[Csv] Module question...

Thu Jan 30 08:33:52 CET 2003

>> The way we've speced it, the module only deals with file objects. I
>> wonder if there's any need to deal with strings, rather than files?

BTW, I'm asking this because it's something that will come back to haunt
us if we get it wrong - it's something we need to make the right call on.

>A string can be wrapped as StringIO to appear as a file and there may also
>be other file-like objects that people might want to pass in.

Yes - if the most common use by far is reading and writing files, then
this is the right answer (i.e., say "use StringIO if you really need to
do a string").

>> What was the rational for using files, rather making the user do their
>> own readline(), etc?
>
>I'll try and summarize, if this is too simplistic or incorrect I'm sure
>someone will speak up :)
>
>The simplest solution might have been to provide a file path and then let
>the parser handle all the opening, reading, and closing, returning a result
>list.
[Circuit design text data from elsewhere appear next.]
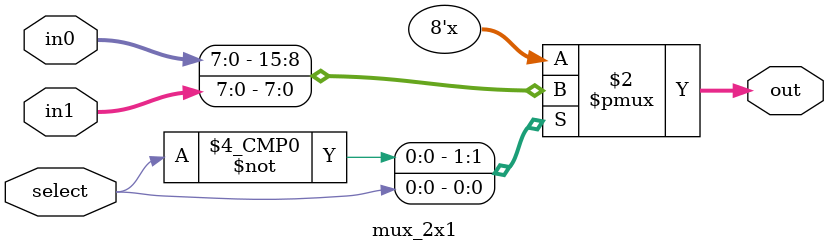
<source format=v>
`timescale 1ns / 1ps

module mux_2x1
#(
    parameter DATA_WIDTH = 8    // Width of each input
)
(
    input wire [DATA_WIDTH-1:0] in0,  // Input 0
    input wire [DATA_WIDTH-1:0] in1,  // Input 1
    input wire select,                // Selection line
    output reg [DATA_WIDTH-1:0] out   // Output
);

always @* begin
    case (select)
        1'b0: out = in0;  // Select input 0
        1'b1: out = in1;  // Select input 1
        default: out = {DATA_WIDTH{1'b0}}; // Default output to all zeros
    endcase
end

endmodule

</source>
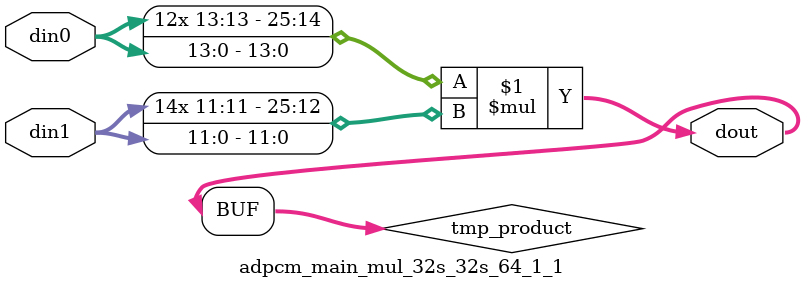
<source format=v>

`timescale 1 ns / 1 ps

  module adpcm_main_mul_32s_32s_64_1_1(din0, din1, dout);
parameter ID = 1;
parameter NUM_STAGE = 0;
parameter din0_WIDTH = 14;
parameter din1_WIDTH = 12;
parameter dout_WIDTH = 26;

input [din0_WIDTH - 1 : 0] din0; 
input [din1_WIDTH - 1 : 0] din1; 
output [dout_WIDTH - 1 : 0] dout;

wire signed [dout_WIDTH - 1 : 0] tmp_product;













assign tmp_product = $signed(din0) * $signed(din1);








assign dout = tmp_product;







endmodule

</source>
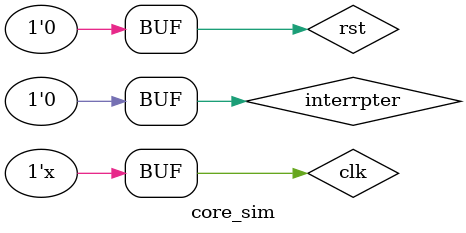
<source format=v>
`timescale 1ns / 1ps

module core_sim;
    reg clk, rst;
    reg interrpter;

    RV32core core(
        .debug_en(1'b0),
        .debug_step(1'b0),
        .debug_addr(7'b0),
        .debug_data(),
        .clk(clk),
        .rst(rst),
        .interrupter(interrpter)
    );

    initial begin
        clk = 0;
        rst = 1;
        interrpter = 0;
        #2 rst = 0;
    end
    always #1 clk = ~clk;
    initial begin
        #302 interrpter = 1;
        #4 interrpter = 0;
    end

endmodule
</source>
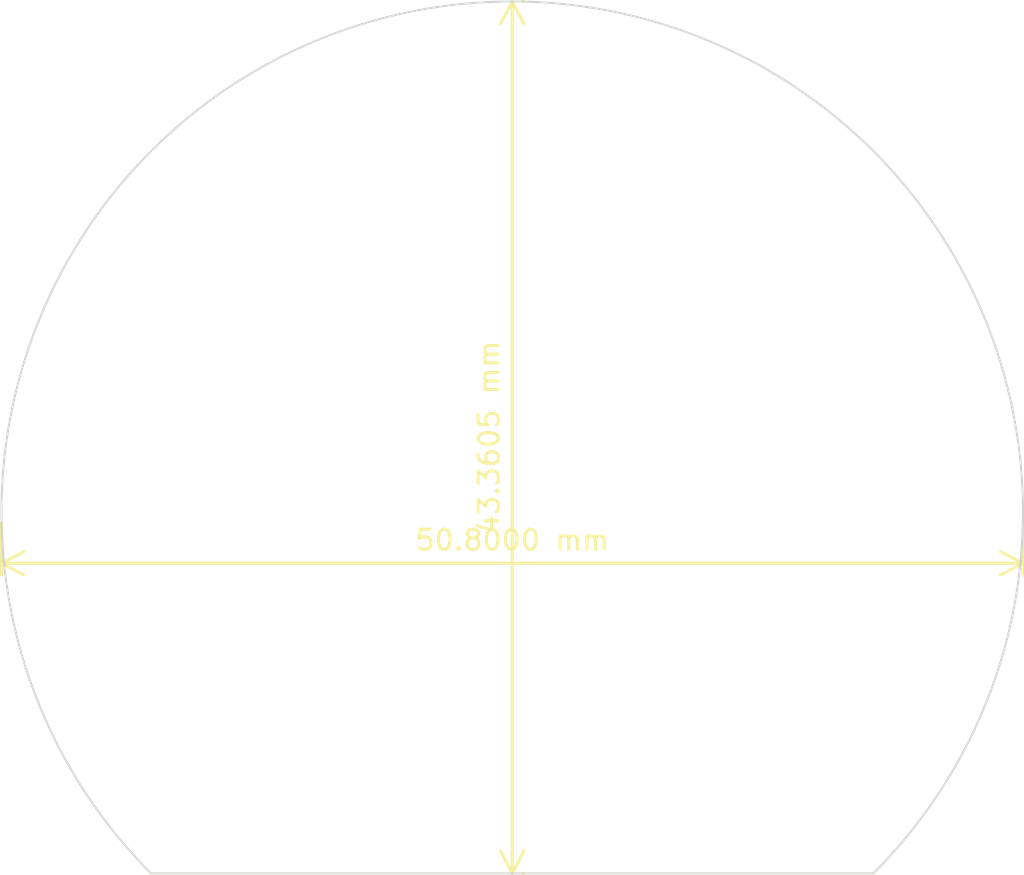
<source format=kicad_pcb>
(kicad_pcb
	(version 20240108)
	(generator "pcbnew")
	(generator_version "8.0")
	(general
		(thickness 1.6)
		(legacy_teardrops no)
	)
	(paper "A4")
	(layers
		(0 "F.Cu" signal)
		(31 "B.Cu" signal)
		(32 "B.Adhes" user "B.Adhesive")
		(33 "F.Adhes" user "F.Adhesive")
		(34 "B.Paste" user)
		(35 "F.Paste" user)
		(36 "B.SilkS" user "B.Silkscreen")
		(37 "F.SilkS" user "F.Silkscreen")
		(38 "B.Mask" user)
		(39 "F.Mask" user)
		(40 "Dwgs.User" user "User.Drawings")
		(41 "Cmts.User" user "User.Comments")
		(42 "Eco1.User" user "User.Eco1")
		(43 "Eco2.User" user "User.Eco2")
		(44 "Edge.Cuts" user)
		(45 "Margin" user)
		(46 "B.CrtYd" user "B.Courtyard")
		(47 "F.CrtYd" user "F.Courtyard")
		(48 "B.Fab" user)
		(49 "F.Fab" user)
		(50 "User.1" user)
		(51 "User.2" user)
		(52 "User.3" user)
		(53 "User.4" user)
		(54 "User.5" user)
		(55 "User.6" user)
		(56 "User.7" user)
		(57 "User.8" user)
		(58 "User.9" user)
	)
	(setup
		(pad_to_mask_clearance 0)
		(allow_soldermask_bridges_in_footprints no)
		(pcbplotparams
			(layerselection 0x00010fc_ffffffff)
			(plot_on_all_layers_selection 0x0000000_00000000)
			(disableapertmacros no)
			(usegerberextensions no)
			(usegerberattributes yes)
			(usegerberadvancedattributes yes)
			(creategerberjobfile yes)
			(dashed_line_dash_ratio 12.000000)
			(dashed_line_gap_ratio 3.000000)
			(svgprecision 4)
			(plotframeref no)
			(viasonmask no)
			(mode 1)
			(useauxorigin no)
			(hpglpennumber 1)
			(hpglpenspeed 20)
			(hpglpendiameter 15.000000)
			(pdf_front_fp_property_popups yes)
			(pdf_back_fp_property_popups yes)
			(dxfpolygonmode yes)
			(dxfimperialunits yes)
			(dxfusepcbnewfont yes)
			(psnegative no)
			(psa4output no)
			(plotreference yes)
			(plotvalue yes)
			(plotfptext yes)
			(plotinvisibletext no)
			(sketchpadsonfab no)
			(subtractmaskfromsilk no)
			(outputformat 1)
			(mirror no)
			(drillshape 1)
			(scaleselection 1)
			(outputdirectory "")
		)
	)
	(net 0 "")
	(gr_line
		(start 106.499488 101.780512)
		(end 142.420512 101.780512)
		(stroke
			(width 0.1)
			(type solid)
		)
		(layer "Edge.Cuts")
		(uuid "498bcf58-c0f4-4f51-ac0e-999b8e54226c")
	)
	(gr_arc
		(start 106.499488 101.780512)
		(mid 124.46 58.42)
		(end 142.420512 101.780512)
		(stroke
			(width 0.1)
			(type solid)
		)
		(layer "Edge.Cuts")
		(uuid "df935f53-1036-46e2-9596-c6c2167c87ce")
	)
	(dimension
		(type aligned)
		(layer "F.SilkS")
		(uuid "1775f529-4272-4e04-a557-792fa222d368")
		(pts
			(xy 124.46 58.42) (xy 124.46 101.780512)
		)
		(height 0)
		(gr_text "43.3605 mm"
			(at 123.31 80.100256 90)
			(layer "F.SilkS")
			(uuid "1775f529-4272-4e04-a557-792fa222d368")
			(effects
				(font
					(size 1 1)
					(thickness 0.15)
				)
			)
		)
		(format
			(prefix "")
			(suffix "")
			(units 3)
			(units_format 1)
			(precision 4)
		)
		(style
			(thickness 0.15)
			(arrow_length 1.27)
			(text_position_mode 0)
			(extension_height 0.58642)
			(extension_offset 0.5) keep_text_aligned)
	)
	(dimension
		(type aligned)
		(layer "F.SilkS")
		(uuid "ae907298-8357-4677-baaa-724f43a0b6a5")
		(pts
			(xy 99.06 83.82) (xy 149.86 83.82)
		)
		(height 2.539999)
		(gr_text "50.8000 mm"
			(at 124.46 85.209999 0)
			(layer "F.SilkS")
			(uuid "ae907298-8357-4677-baaa-724f43a0b6a5")
			(effects
				(font
					(size 1 1)
					(thickness 0.15)
				)
			)
		)
		(format
			(prefix "")
			(suffix "")
			(units 3)
			(units_format 1)
			(precision 4)
		)
		(style
			(thickness 0.15)
			(arrow_length 1.27)
			(text_position_mode 0)
			(extension_height 0.58642)
			(extension_offset 0.5) keep_text_aligned)
	)
)

</source>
However, that is far too limiting since then if you do want to parse a
>string or something that isn't a physical file on disk you have to collect
>the raw data, write it to a temp file and then pass the path of the temp
>file in. Definitely, too cumbersome.

Yeah - I'm certainly not suggesting that.
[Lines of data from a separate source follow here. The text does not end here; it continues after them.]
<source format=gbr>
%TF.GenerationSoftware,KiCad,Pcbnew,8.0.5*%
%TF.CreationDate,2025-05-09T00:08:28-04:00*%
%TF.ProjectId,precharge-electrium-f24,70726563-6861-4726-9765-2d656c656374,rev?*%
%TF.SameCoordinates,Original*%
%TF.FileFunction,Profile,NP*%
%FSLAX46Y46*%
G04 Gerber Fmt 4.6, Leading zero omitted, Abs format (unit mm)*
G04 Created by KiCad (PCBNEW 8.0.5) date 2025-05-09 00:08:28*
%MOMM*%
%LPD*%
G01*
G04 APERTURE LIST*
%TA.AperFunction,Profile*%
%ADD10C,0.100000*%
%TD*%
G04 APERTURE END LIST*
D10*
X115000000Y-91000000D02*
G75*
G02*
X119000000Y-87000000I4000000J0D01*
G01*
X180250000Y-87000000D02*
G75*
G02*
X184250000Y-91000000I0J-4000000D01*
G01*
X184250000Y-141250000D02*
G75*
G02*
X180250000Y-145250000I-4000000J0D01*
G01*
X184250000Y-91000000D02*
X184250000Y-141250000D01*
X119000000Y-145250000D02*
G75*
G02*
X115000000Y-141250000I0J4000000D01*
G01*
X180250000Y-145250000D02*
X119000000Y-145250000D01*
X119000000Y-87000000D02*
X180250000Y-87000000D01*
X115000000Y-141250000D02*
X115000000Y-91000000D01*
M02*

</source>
>It would be possible to require the user code to supply one large string to
>parse, thus putting the burden of opening, reading, and closing the
>file-like object. This wastes memory, which can be a problem especially for
>large data files.

Agreed.

>One other possibility would be for the parser to only deal with one row at a
>time, leaving it up to the user code to feed the parser the row strings. But
>given the various possible line endings for a row of data and the fact that
>a column of a row may contain a line ending, not to mention all the other
>escape character issues we've discussed, this would be error-prone.

This is the way the Object Craft module has worked - it works well enough,
and the universal end-of-line stuff in 2.3 makes it more seamless. Not
saying I'm wedded to this scheme, but I'd just like to have clear why
we've chosen one over the other.

I'm trying to think of an example where operating on a file-like object
would be too restricting, and I can't - oh, here's one: what if you
wanted to do some pre-processing on the data (say it was uuencoded)?

>The solution was to simply accept a file-like object and let the parser do
>the interpretation of a record. By having the parser present an iterable
>interface, the user code still gets the convenience of processing per row if
>needed or if no processing is desired a result list can easily be obtained.
>
>This should provide the most flexibility while still being easy to use.

Should the object just be defined as an iteratable, and leave closing,
etc, up to the user of the module? One downside of this is you can't
rewind an iterator, so things like the sniffer would be SOL. We can't
ensure that the passed file is rewindable either. Hmmm.

-- 
Andrew McNamara, Senior Developer, Object Craft
http://www.object-craft.com.au/